The Palestinian population in the West Bank, Gaza Strip, and East Jerusalem has grown to 2.89 million, up sharply from just over 2 million in the mid-1990s.
The new figures, announced Thursday, will have repercussions for the peace talks between Israel and the Palestinians, especially when the two sides begin negotiating issues such as the status of Jerusalem.
Demographics have been an important element of the Israeli-Palestinian conflict, with liberals in Israel citing the rapid Palestinian population growth as a key reason for arriving quickly at a peace settlement.
A statement by the Palestinian Statistics Bureau said 1.65 million Palestinians live in the West Bank; 1.02 million in Gaza; and 210,000 in East Jerusalem. In addition, some 325,000 Palestinians with residency rights in the West Bank and Gaza have been living abroad for more than a year. If they return, this would bring the total to 3.2 million.
The most recent Israeli figures on the Palestinian population stem from the mid-1990s. At the time, 1.12 million Palestinians lived in the West Bank, 748,000 in the Gaza Strip and 180,000 in east Jerusalem, for a total of just over 2 million.
The head of the statistics bureau, Hassan Abu Libdeh, attributed the sharp increase mainly to systematic underreporting of Palestinian population figures during the years of Israeli occupation. He also noted the high birth rate in the Palestinian areas and said thousands of Palestinians returned from exile after the 1993 autonomy accord with Israel.

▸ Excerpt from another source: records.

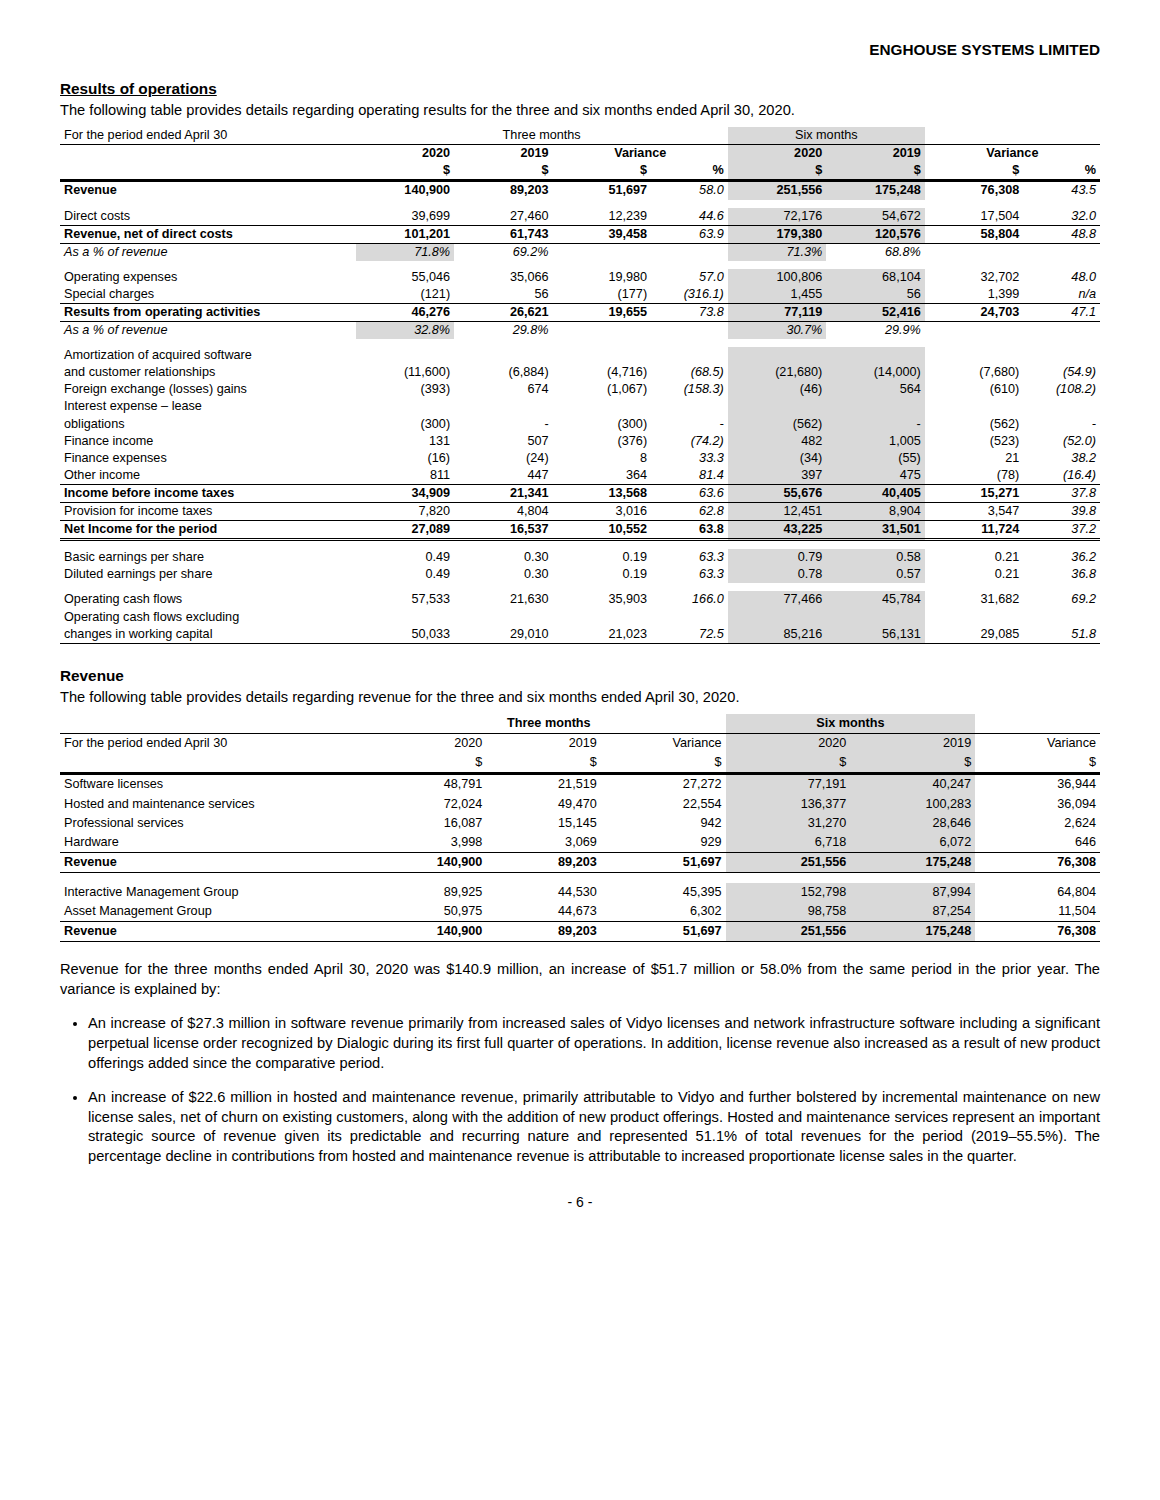ENGHOUSE SYSTEMS LIMITED
Results of operations
The following table provides details regarding operating results for the three and six months ended April 30, 2020.
| For the period ended April 30 | Three months | Six months | |
| | 2020 | 2019 | Variance | 2020 | 2019 | Variance |
| | $ | $ | $ | % | $ | $ | $ | % |
| Revenue | 140,900 | 89,203 | 51,697 | 58.0 | 251,556 | 175,248 | 76,308 | 43.5 |
| Direct costs | 39,699 | 27,460 | 12,239 | 44.6 | 72,176 | 54,672 | 17,504 | 32.0 |
| Revenue, net of direct costs | 101,201 | 61,743 | 39,458 | 63.9 | 179,380 | 120,576 | 58,804 | 48.8 |
| As a % of revenue | 71.8% | 69.2% | | | 71.3% | 68.8% | | |
| Operating expenses | 55,046 | 35,066 | 19,980 | 57.0 | 100,806 | 68,104 | 32,702 | 48.0 |
| Special charges | (121) | 56 | (177) | (316.1) | 1,455 | 56 | 1,399 | n/a |
| Results from operating activities | 46,276 | 26,621 | 19,655 | 73.8 | 77,119 | 52,416 | 24,703 | 47.1 |
| As a % of revenue | 32.8% | 29.8% | | | 30.7% | 29.9% | | |
| Amortization of acquired software | | | | | | | | |
| and customer relationships | (11,600) | (6,884) | (4,716) | (68.5) | (21,680) | (14,000) | (7,680) | (54.9) |
| Foreign exchange (losses) gains | (393) | 674 | (1,067) | (158.3) | (46) | 564 | (610) | (108.2) |
| Interest expense – lease | | | | | | | | |
| obligations | (300) | - | (300) | - | (562) | - | (562) | - |
| Finance income | 131 | 507 | (376) | (74.2) | 482 | 1,005 | (523) | (52.0) |
| Finance expenses | (16) | (24) | 8 | 33.3 | (34) | (55) | 21 | 38.2 |
| Other income | 811 | 447 | 364 | 81.4 | 397 | 475 | (78) | (16.4) |
| Income before income taxes | 34,909 | 21,341 | 13,568 | 63.6 | 55,676 | 40,405 | 15,271 | 37.8 |
| Provision for income taxes | 7,820 | 4,804 | 3,016 | 62.8 | 12,451 | 8,904 | 3,547 | 39.8 |
| Net Income for the period | 27,089 | 16,537 | 10,552 | 63.8 | 43,225 | 31,501 | 11,724 | 37.2 |
| Basic earnings per share | 0.49 | 0.30 | 0.19 | 63.3 | 0.79 | 0.58 | 0.21 | 36.2 |
| Diluted earnings per share | 0.49 | 0.30 | 0.19 | 63.3 | 0.78 | 0.57 | 0.21 | 36.8 |
| Operating cash flows | 57,533 | 21,630 | 35,903 | 166.0 | 77,466 | 45,784 | 31,682 | 69.2 |
| Operating cash flows excluding | | | | | | | | |
| changes in working capital | 50,033 | 29,010 | 21,023 | 72.5 | 85,216 | 56,131 | 29,085 | 51.8 |
Revenue
The following table provides details regarding revenue for the three and six months ended April 30, 2020.
| | Three months | Six months | |
| For the period ended April 30 | 2020 | 2019 | Variance | 2020 | 2019 | Variance |
| | $ | $ | $ | $ | $ | $ |
| Software licenses | 48,791 | 21,519 | 27,272 | 77,191 | 40,247 | 36,944 |
| Hosted and maintenance services | 72,024 | 49,470 | 22,554 | 136,377 | 100,283 | 36,094 |
| Professional services | 16,087 | 15,145 | 942 | 31,270 | 28,646 | 2,624 |
| Hardware | 3,998 | 3,069 | 929 | 6,718 | 6,072 | 646 |
| Revenue | 140,900 | 89,203 | 51,697 | 251,556 | 175,248 | 76,308 |
| Interactive Management Group | 89,925 | 44,530 | 45,395 | 152,798 | 87,994 | 64,804 |
| Asset Management Group | 50,975 | 44,673 | 6,302 | 98,758 | 87,254 | 11,504 |
| Revenue | 140,900 | 89,203 | 51,697 | 251,556 | 175,248 | 76,308 |
Revenue for the three months ended April 30, 2020 was $140.9 million, an increase of $51.7 million or 58.0% from the same period in the prior year. The variance is explained by:
An increase of $27.3 million in software revenue primarily from increased sales of Vidyo licenses and network infrastructure software including a significant perpetual license order recognized by Dialogic during its first full quarter of operations. In addition, license revenue also increased as a result of new product offerings added since the comparative period.
An increase of $22.6 million in hosted and maintenance revenue, primarily attributable to Vidyo and further bolstered by incremental maintenance on new license sales, net of churn on existing customers, along with the addition of new product offerings. Hosted and maintenance services represent an important strategic source of revenue given its predictable and recurring nature and represented 51.1% of total revenues for the period (2019–55.5%). The percentage decline in contributions from hosted and maintenance revenue is attributable to increased proportionate license sales in the quarter.
- 6 -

In east Jerusalem, census takers were only able to obtain some information because Israeli authorities barred them from operating in the city. Israel has said such activity would undercut Israel's claim to sovereignty over all of Jerusalem.
Israeli legislator Dedi Zucker of the dovish Meretz party said he hoped the census results would help persuade Israeli hard-liners seeking to annex large parts of the West Bank and Gaza "that it is impossible to govern 3 million Palestinians."